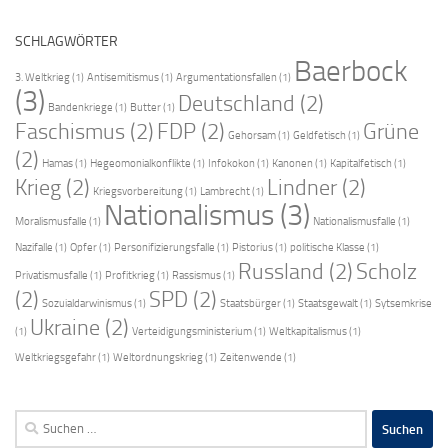
SCHLAGWÖRTER
Baerbock
3. Weltkrieg
(1)
Antisemitismus
(1)
Argumentationsfallen
(1)
(3)
Deutschland
(2)
Bandenkriege
(1)
Butter
(1)
Faschismus
(2)
FDP
(2)
Grüne
Gehorsam
(1)
Geldfetisch
(1)
(2)
Hamas
(1)
Hegeomonialkonflikte
(1)
Infokokon
(1)
Kanonen
(1)
Kapitalfetisch
(1)
Krieg
(2)
Lindner
(2)
Kriegsvorbereitung
(1)
Lambrecht
(1)
Nationalismus
(3)
Moralismusfalle
(1)
Nationalismusfalle
(1)
Nazifalle
(1)
Opfer
(1)
Personifizierungsfalle
(1)
Pistorius
(1)
politische Klasse
(1)
Russland
(2)
Scholz
Privatismusfalle
(1)
Profitkrieg
(1)
Rassismus
(1)
(2)
SPD
(2)
Sozuialdarwinismus
(1)
Staatsbürger
(1)
Staatsgewalt
(1)
Sytsemkrise
Ukraine
(2)
(1)
Verteidigungsministerium
(1)
Weltkapitalismus
(1)
Weltkriegsgefahr
(1)
Weltordnungskrieg
(1)
Zeitenwende
(1)
Suchen
nach:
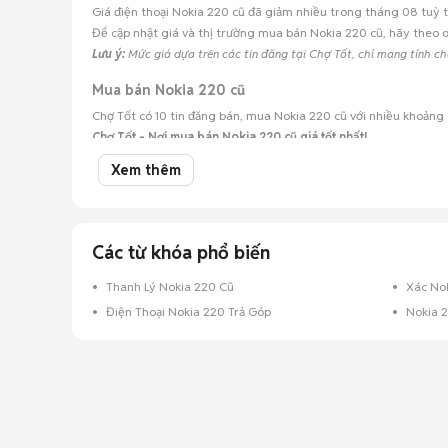
Giá điện thoại Nokia 220 cũ đã giảm nhiều trong tháng 08 tuỳ t
Để cập nhật giá và thị trường mua bán Nokia 220 cũ, hãy theo d
Lưu ý:
Mức giá dựa trên các tin đăng tại Chợ Tốt, chỉ mang tính c
Mua bán Nokia 220 cũ
Chợ Tốt có 10 tin đăng bán, mua Nokia 220 cũ với nhiều khoảng 
Chợ Tốt - Nơi mua bán Nokia 220 cũ giá tốt nhất!
Xem thêm
Các từ khóa phổ biến
Thanh Lý Nokia 220 Cũ
Xác No
Điện Thoại Nokia 220 Trả Góp
Nokia 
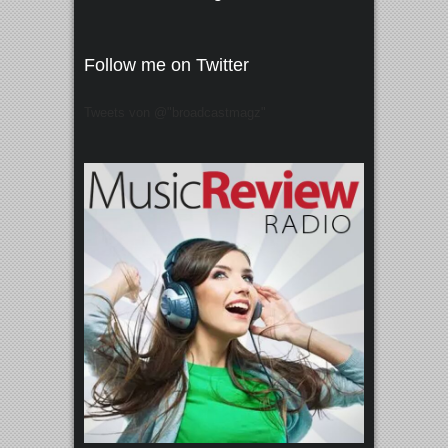
Follow me on Twitter
Tweets von @"broadcastmagz"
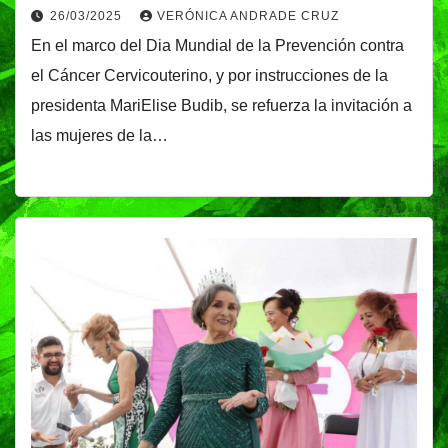
26/03/2025
VERÓNICA ANDRADE CRUZ
En el marco del Dia Mundial de la Prevención contra
el Cáncer Cervicouterino, y por instrucciones de la
presidenta MariElise Budib, se refuerza la invitación a
las mujeres de la…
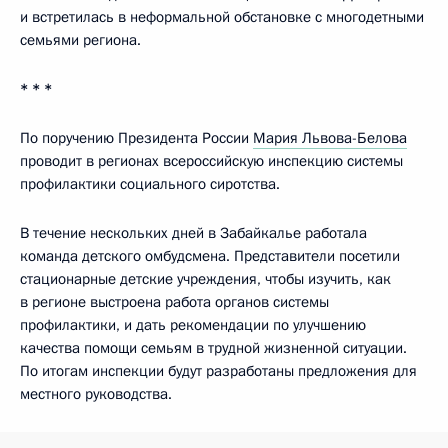
и встретилась в неформальной обстановке с многодетными
семьями региона.
* * *
По поручению Президента России
Мария Львова-Белова
проводит в регионах всероссийскую инспекцию системы
профилактики социального сиротства.
В течение нескольких дней в Забайкалье работала
команда детского омбудсмена. Представители посетили
стационарные детские учреждения, чтобы изучить, как
в регионе выстроена работа органов системы
профилактики, и дать рекомендации по улучшению
качества помощи семьям в трудной жизненной ситуации.
По итогам инспекции будут разработаны предложения для
местного руководства.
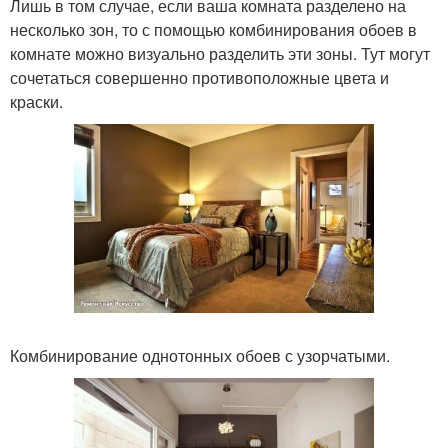
Лишь в том случае, если ваша комната разделено на
несколько зон, то с помощью комбинирования обоев в
комнате можно визуально разделить эти зоны. Тут могут
сочетаться совершенно противоположные цвета и
краски.
Комбинирование однотонных обоев с узорчатыми.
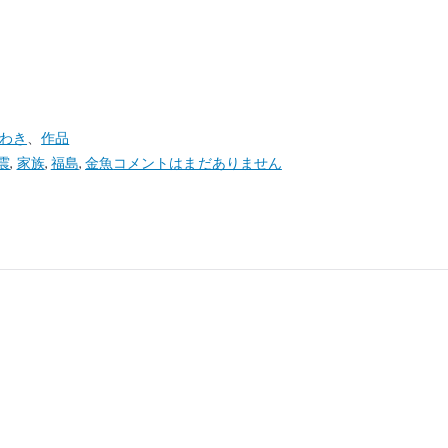
いわき
、
作品
震
,
家族
,
福島
,
金魚
コメントはまだありません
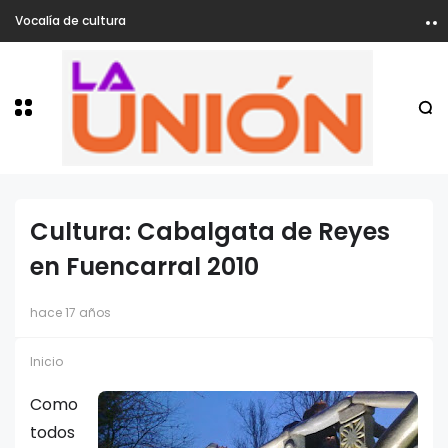
Vocalía de cultura
Cultura: Cabalgata de Reyes
en Fuencarral 2010
hace 17 años
Inicio
Como
todos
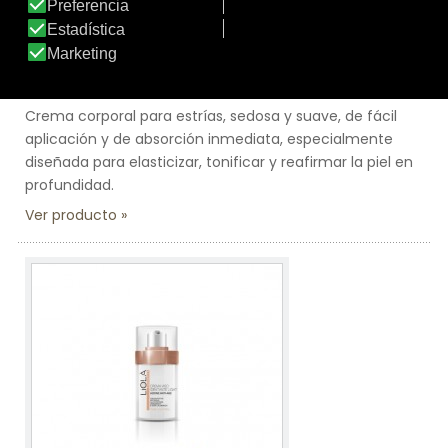
Línea:
Time Control Corporal
CREMA CORPORAL TRATAMIENTO COSMÉTICO
ESTRÍAS
Crema corporal para estrías, sedosa y suave, de fácil
aplicación y de absorción inmediata, especialmente
diseñada para elasticizar, tonificar y reafirmar la piel en
profundidad.
Ver producto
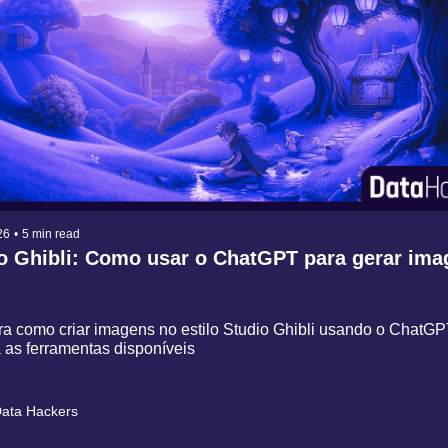
26
•
5 min read
lo Ghibli: Como usar o ChatGPT para gerar im
a como criar imagens no estilo Studio Ghibli usando o ChatGPT
 as ferramentas disponíveis
ata Hackers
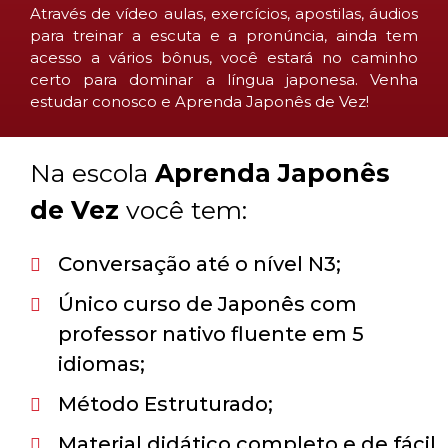
Através de vídeo aulas, exercícios, apostilas, áudios
para treinar a escuta e a pronúncia, ainda tem
acesso a vários bônus, você estará no caminho
certo para dominar a língua japonesa. Venha
estudar conosco e Aprenda Japonês de Vez!
Na escola
Aprenda Japonês
de Vez
você tem:
Conversação até o nível N3;
Único curso de Japonês com
professor nativo fluente em 5
idiomas;
Método Estruturado;
Material didático completo e de fácil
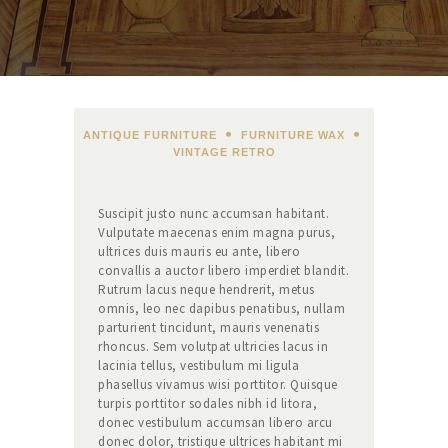
ANTIQUE FURNITURE
,
FURNITURE WAX
,
VINTAGE RETRO
Suscipit justo nunc accumsan habitant.
Vulputate maecenas enim magna purus,
ultrices duis mauris eu ante, libero
convallis a auctor libero imperdiet blandit.
Rutrum lacus neque hendrerit, metus
omnis, leo nec dapibus penatibus, nullam
parturient tincidunt, mauris venenatis
rhoncus. Sem volutpat ultricies lacus in
lacinia tellus, vestibulum mi ligula
phasellus vivamus wisi porttitor. Quisque
turpis porttitor sodales nibh id litora,
donec vestibulum accumsan libero arcu
donec dolor, tristique ultrices habitant mi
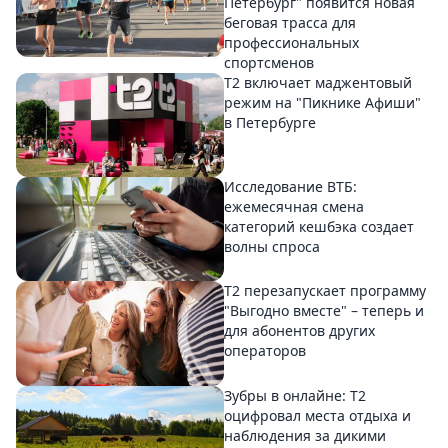
Петербург" появится новая
беговая трасса для
профессиональных
спортсменов
Т2 включает маджентовый
режим на "Пикнике Афиши"
в Петербурге
Исследование ВТБ:
ежемесячная смена
категорий кешбэка создает
волны спроса
Т2 перезапускает программу
"Выгодно вместе" – теперь и
для абонентов других
операторов
Зубры в онлайне: Т2
оцифровал места отдыха и
наблюдения за дикими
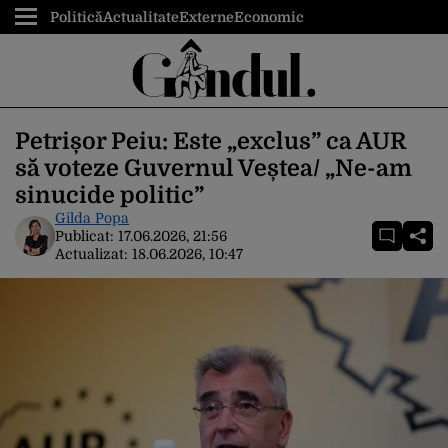
Politică
Actualitate
Externe
Economic
Petrișor Peiu: Este „exclus” ca AUR
să voteze Guvernul Veștea/ „Ne-am
sinucide politic”
Gilda Popa
Publicat:
17.06.2026, 21:56
Actualizat:
18.06.2026, 10:47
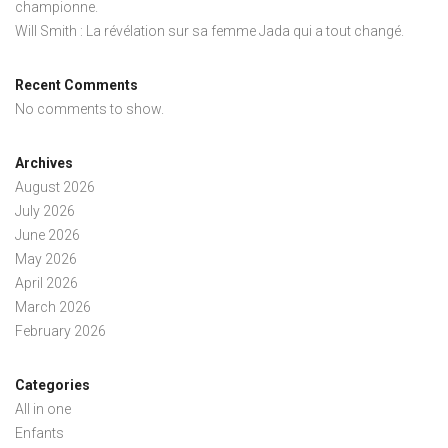
championne.
Will Smith : La révélation sur sa femme Jada qui a tout changé.
Recent Comments
No comments to show.
Archives
August 2026
July 2026
June 2026
May 2026
April 2026
March 2026
February 2026
Categories
All in one
Enfants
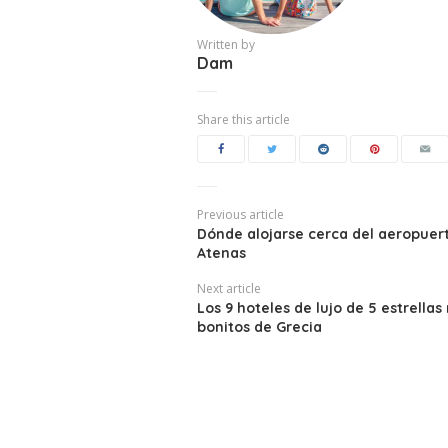
Written by
Dam
Share this article
Previous article
Dónde alojarse cerca del aeropuer
Atenas
Next article
Los 9 hoteles de lujo de 5 estrella
bonitos de Grecia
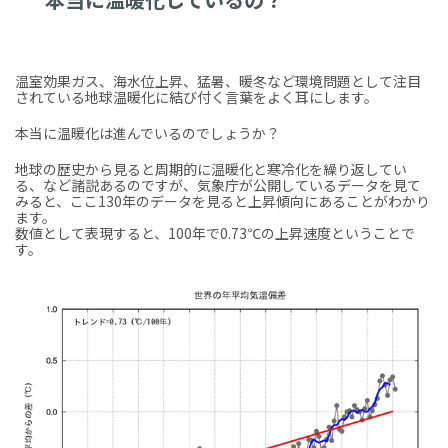
温室効果ガス、海水位上昇、猛暑、暖冬など環境問題として注目
されている地球温暖化に結び付く言葉をよく耳にします。
本当に温暖化は進んでいるのでしょうか？
地球の歴史から見ると周期的に温暖化と寒冷化を繰り返してい
る、など諸説あるのですが、気象庁が公開しているデータを見て
みると、ここ130年のデータを見ると上昇傾向にあることがわかり
ます。
数値として表現すると、100年で0.73℃の上昇速度ということで
す。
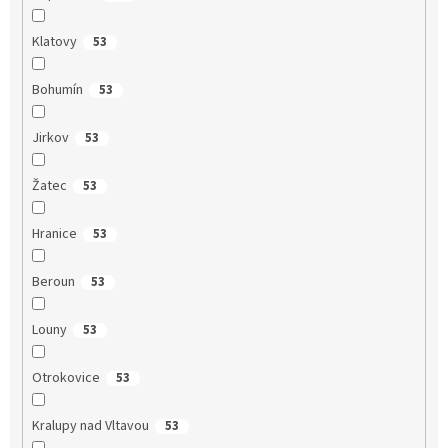
Klatovy
53
Bohumín
53
Jirkov
53
Žatec
53
Hranice
53
Beroun
53
Louny
53
Otrokovice
53
Kralupy nad Vltavou
53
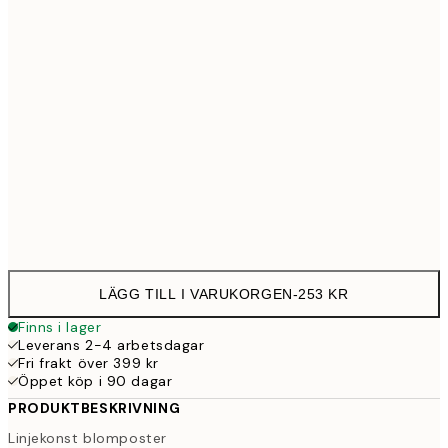
30x40 cm
25
50x70 cm
43
Frame
options
LÄGG TILL I VARUKORGEN
-
253 KR
Finns i lager
Leverans 2-4 arbetsdagar
Fri frakt över 399 kr
Öppet köp i 90 dagar
PRODUKTBESKRIVNING
Linjekonst blomposter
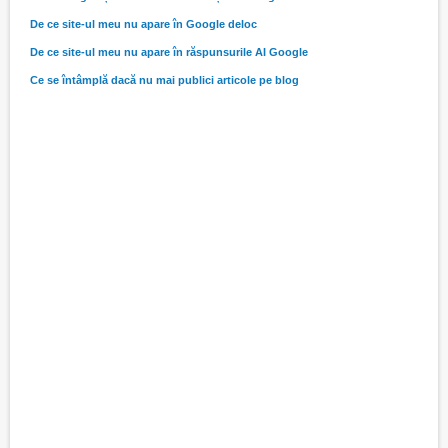
De ce site-ul meu nu apare în Google deloc
De ce site-ul meu nu apare în răspunsurile AI Google
Ce se întâmplă dacă nu mai publici articole pe blog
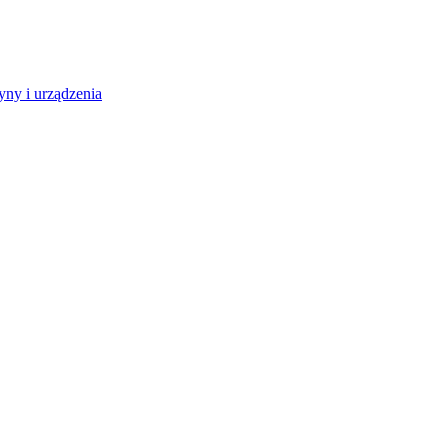
ny i urządzenia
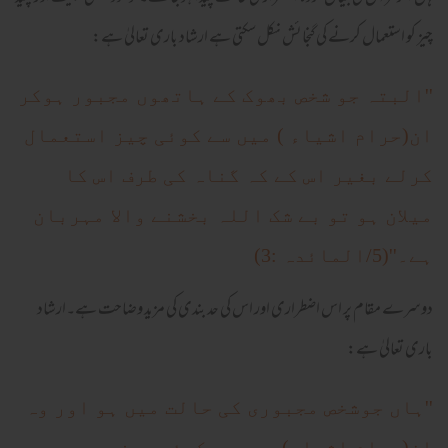
چیز کو استعمال کرنے کی گنجائش نکل سکتی ہے ارشاد باری تعالیٰ ہے:
''البتہ جو شخص بھوک کے ہاتھوں مجبور ہوکر
ان(حرام اشیاء ) میں سے کوئی چیز استعمال
کرلے بغیر اس کے کہ گناہ کی طرف اس کا
میلان ہو تو بے شک اللہ بخشنے والا مہربان
ہے۔''(5/المائدہ :3)
دوسرے مقام پر اس اضطراری اور اس کی حد بندی کی مزید وضاحت ہے۔ارشاد
باری تعالیٰ ہے:
''ہاں جوشخص مجبوری کی حالت میں ہو اور وہ
ان(حرام اشیاء) میں سے کوئی چیز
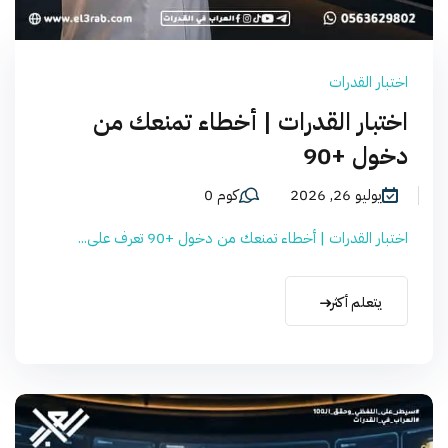
اختبار القدرات
اختبار القدرات | أخطاء تمنعك من
دخول +90
يوليو 26, 2026
كوم 0
اختبار القدرات | أخطاء تمنعك من دخول +90 تعرف على...
يتعلم أكثر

=-=-=-=-=

* [WHAT YOU ARE ASKED TO DO]: For each line in the data that holds the word "Google", copy the line.

* [TASK RESPONSE]:
De ce site-ul meu nu apare în Google deloc
De ce site-ul meu nu apare în răspunsurile AI Google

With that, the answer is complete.